Quando a obra da transposição estava perto de cortar o seu sítio, o Ministério da Integração Nacional ofereceu duas opções à agricultora Teresinha da Conceição, 52: receber uma indenização ou ser reassentada em uma das 18 Vilas Produtivas Rurais, orçadas em R$ 207 milhões.

Conceição e o marido, além da mãe, optaram pelo projeto do governo. No final de 2017, eles se mudaram para a Vila Salão, com 39 casas, no município de Sertânia (PE).

Após dois anos, os moradores contam que muitas promessas não saíram do papel. Os lotes, a alguns quilômetros da vila, ainda não têm área irrigada e ficam desprotegidos, em uma região onde o furto de arames de cerca e da produção agrícola são comuns.

 

“Do jeito que está lá, se eu achar negócio, eu já estou vendendo”, diz Conceição, sobre o seu lote, distante 5 km da Vila Salão. Em vez de trabalhar lá, ela cultiva um hectare nos fundos da casa, com a ajuda do marido. A agricultora diz que não pode criar animais por causa dos vizinhos e que, por isso, agora precisa comprar carne e ovos.


RAIO-X DA TRANSPOSIÇÃO

Mapa que mostra os dois eixos da obra de transposição do rio São Francisco
Transposição do rio São Francisco - Folhapress

O que é
Integração do rio São Francisco a rios temporários do semiárido por meio de canais artificiais

Quem será atendido
A população de 255 municípios de Pernambuco, Paraíba, Rio Grande do Norte e Ceará

Os dois eixos

Eixo Leste:

  • Inauguração: mar.2017
  • Extensão: 217 km
  • Pessoas beneficiadas: 1 milhão
  • Municípios beneficiados: 32 (PE e PB)

Eixo norte:

  • Inauguração: 2ºsem.2018 (falta 5% da obra)
  • Extensão: 260 km
  • Pessoas beneficiadas: 7,1 milhões
  • Municípios beneficiados: 223 (PE, PB, RN e CE)

Outro problema é a água. Moradores reclamam que, mesmo sem fornecimento, a Compesa (companhia estadual de saneamento) envia fatura para pagamento. “Nem paguei nem pago porque não consumi. Já botei no Procon, está lá”, diz a agricultora.

Em razão da falta de água, a família instalou um sistema de captação de chuva e abriu um poço, aumentando os gastos com luz por causa da bomba. “Não chega um pingo de água na casa de mãe.”

“Lá onde eu morava, energia era só de casa mesmo. E tinha minha água, boa ou ruim, tinha o meu poço pertinho e botava a minha água na carroça. Piorou 100%”, diz Conceição, em tom irritado. “Tudo tem de comprar, não tem defesa de nada.” 

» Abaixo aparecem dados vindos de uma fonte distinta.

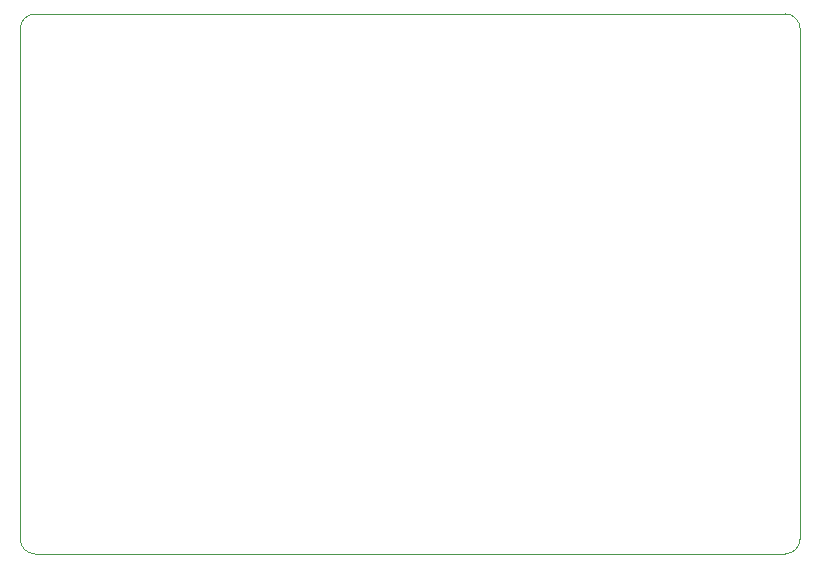
<source format=gbr>
%TF.GenerationSoftware,KiCad,Pcbnew,(6.0.9)*%
%TF.CreationDate,2022-10-31T18:23:02-05:00*%
%TF.ProjectId,rotary-compresion-tool,726f7461-7279-42d6-936f-6d7072657369,rev?*%
%TF.SameCoordinates,Original*%
%TF.FileFunction,Profile,NP*%
%FSLAX46Y46*%
G04 Gerber Fmt 4.6, Leading zero omitted, Abs format (unit mm)*
G04 Created by KiCad (PCBNEW (6.0.9)) date 2022-10-31 18:23:02*
%MOMM*%
%LPD*%
G01*
G04 APERTURE LIST*
%TA.AperFunction,Profile*%
%ADD10C,0.100000*%
%TD*%
G04 APERTURE END LIST*
D10*
X132080000Y-99060000D02*
G75*
G03*
X133350000Y-100330000I1270000J0D01*
G01*
X196850000Y-100330000D02*
G75*
G03*
X198120000Y-99060000I0J1270000D01*
G01*
X198120000Y-55880000D02*
G75*
G03*
X196850000Y-54610000I-1270000J0D01*
G01*
X133350000Y-54610000D02*
G75*
G03*
X132080000Y-55880000I0J-1270000D01*
G01*
X132080000Y-55880000D02*
X132080000Y-99060000D01*
X133350000Y-54610000D02*
X196850000Y-54610000D01*
X198120000Y-99060000D02*
X198120000Y-55880000D01*
X133350000Y-100330000D02*
X196850000Y-100330000D01*
M02*

</source>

De positivo, ela menciona a ajuda mensal de R$ 960 e a casa —mas com ressalvas: “O que não presta é o telhado. Quando tem chuva, entra água por todo canto”.

Ao todo, 848 famílias foram reassentadas por causa da transposição, enquanto outros 2.580 proprietários preferiram pegar a indenização. Apenas duas vilas ficam no eixo leste do projeto.

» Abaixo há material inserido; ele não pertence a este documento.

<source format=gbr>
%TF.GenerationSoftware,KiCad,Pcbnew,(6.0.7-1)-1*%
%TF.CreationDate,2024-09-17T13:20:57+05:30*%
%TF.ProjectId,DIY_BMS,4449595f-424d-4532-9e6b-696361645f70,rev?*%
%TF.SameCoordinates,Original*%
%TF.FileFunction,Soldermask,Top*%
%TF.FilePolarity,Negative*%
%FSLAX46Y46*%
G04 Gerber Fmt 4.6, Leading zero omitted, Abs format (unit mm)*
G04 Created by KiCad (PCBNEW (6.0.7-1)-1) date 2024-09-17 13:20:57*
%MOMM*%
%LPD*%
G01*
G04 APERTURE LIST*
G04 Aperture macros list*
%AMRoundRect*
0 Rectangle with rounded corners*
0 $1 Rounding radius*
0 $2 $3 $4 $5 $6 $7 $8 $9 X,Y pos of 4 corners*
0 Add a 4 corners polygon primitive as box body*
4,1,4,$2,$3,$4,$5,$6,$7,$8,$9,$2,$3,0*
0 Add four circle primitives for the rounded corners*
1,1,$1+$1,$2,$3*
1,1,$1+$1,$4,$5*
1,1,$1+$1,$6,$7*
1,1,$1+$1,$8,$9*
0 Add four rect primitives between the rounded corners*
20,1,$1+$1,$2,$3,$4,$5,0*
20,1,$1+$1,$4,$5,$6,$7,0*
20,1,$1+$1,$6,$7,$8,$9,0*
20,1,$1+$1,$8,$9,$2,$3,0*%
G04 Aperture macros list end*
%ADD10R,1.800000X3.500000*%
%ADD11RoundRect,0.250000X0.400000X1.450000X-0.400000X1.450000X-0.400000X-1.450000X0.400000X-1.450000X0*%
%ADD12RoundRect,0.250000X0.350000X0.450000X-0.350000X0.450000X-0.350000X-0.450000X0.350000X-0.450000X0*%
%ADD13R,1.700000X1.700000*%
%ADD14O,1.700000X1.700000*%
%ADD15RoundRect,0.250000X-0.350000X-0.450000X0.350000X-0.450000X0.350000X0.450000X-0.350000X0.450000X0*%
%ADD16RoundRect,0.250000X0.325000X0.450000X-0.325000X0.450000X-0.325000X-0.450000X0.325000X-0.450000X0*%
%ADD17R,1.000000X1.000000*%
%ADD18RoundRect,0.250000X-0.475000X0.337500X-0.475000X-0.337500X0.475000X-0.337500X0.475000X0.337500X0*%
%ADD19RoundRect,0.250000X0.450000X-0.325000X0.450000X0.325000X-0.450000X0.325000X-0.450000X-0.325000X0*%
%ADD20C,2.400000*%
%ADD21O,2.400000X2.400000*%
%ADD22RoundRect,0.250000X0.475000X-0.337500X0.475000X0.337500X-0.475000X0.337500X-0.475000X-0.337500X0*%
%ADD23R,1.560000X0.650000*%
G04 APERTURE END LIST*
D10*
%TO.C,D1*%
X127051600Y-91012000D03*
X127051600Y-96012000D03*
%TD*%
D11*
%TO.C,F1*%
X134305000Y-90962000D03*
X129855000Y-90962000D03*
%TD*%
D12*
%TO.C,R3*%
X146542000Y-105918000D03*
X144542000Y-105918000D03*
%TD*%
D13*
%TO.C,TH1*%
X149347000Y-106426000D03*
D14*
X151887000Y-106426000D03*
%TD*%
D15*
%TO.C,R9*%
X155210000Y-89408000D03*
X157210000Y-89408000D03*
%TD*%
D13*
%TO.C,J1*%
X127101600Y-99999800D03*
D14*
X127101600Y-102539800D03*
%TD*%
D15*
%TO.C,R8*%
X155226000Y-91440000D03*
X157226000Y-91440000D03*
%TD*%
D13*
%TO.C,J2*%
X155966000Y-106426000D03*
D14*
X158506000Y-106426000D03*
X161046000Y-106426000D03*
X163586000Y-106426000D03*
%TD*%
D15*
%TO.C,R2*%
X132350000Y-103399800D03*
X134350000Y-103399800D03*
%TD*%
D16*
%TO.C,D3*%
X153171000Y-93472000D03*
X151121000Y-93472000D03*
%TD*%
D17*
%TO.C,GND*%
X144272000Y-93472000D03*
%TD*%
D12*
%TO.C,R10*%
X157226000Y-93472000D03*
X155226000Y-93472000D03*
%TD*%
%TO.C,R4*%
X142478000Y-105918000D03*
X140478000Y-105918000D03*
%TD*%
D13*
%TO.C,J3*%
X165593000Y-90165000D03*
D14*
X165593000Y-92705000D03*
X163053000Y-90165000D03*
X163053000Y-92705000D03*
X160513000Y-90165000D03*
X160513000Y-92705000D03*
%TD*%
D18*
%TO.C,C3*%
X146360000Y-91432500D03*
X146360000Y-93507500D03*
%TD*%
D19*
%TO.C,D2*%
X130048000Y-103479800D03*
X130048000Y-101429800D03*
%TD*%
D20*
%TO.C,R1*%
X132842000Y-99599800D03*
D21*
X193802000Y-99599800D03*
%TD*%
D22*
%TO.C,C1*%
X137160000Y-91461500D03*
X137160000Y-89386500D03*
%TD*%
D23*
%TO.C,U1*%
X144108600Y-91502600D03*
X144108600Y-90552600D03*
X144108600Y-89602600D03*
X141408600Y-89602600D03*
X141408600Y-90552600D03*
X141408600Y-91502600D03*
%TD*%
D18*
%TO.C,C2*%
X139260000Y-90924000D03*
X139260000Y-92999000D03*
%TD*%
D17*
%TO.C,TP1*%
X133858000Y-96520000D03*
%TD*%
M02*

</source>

Comandado por Helder Barbalho (MDB-PA), o Ministério da Integração Nacional informou que as áreas irrigadas serão entregues “quando o empreendimento entrar em operação definitiva”. “O Projeto São Francisco está em pré-operação. Nesta fase, são realizados ajustes e testes para verificar o funcionamento dos equipamentos hidromecânicos e das estruturas de engenharia”, informou o comunicado.

Segundo a assessoria, a compra do maquinário para irrigação das vilas ainda está em processo licitatório.
Sobre as cercas nos lotes, o ministério afirma que o custo é responsabilidade de cada morador, conforme teria sido explicado desde o início.

Com relação à distribuição dos lotes, a localização teria sido definida em razão da topografia. “As localizações foram sorteadas entre os moradores do conjunto habitacional. E todas as questões foram explicadas durante o processo.”

Apesar de os moradores terem dito que relataram os problemas de infiltração nas casas, a assessoria afirma que a pasta desconhecia a situação: “O Ministério da Integração irá verificar a situação em campo para avaliar a melhor forma de solucioná-la.”

Procurada, a Compesa diz que precisa do número de registro dos consumidores para comentar os problemas.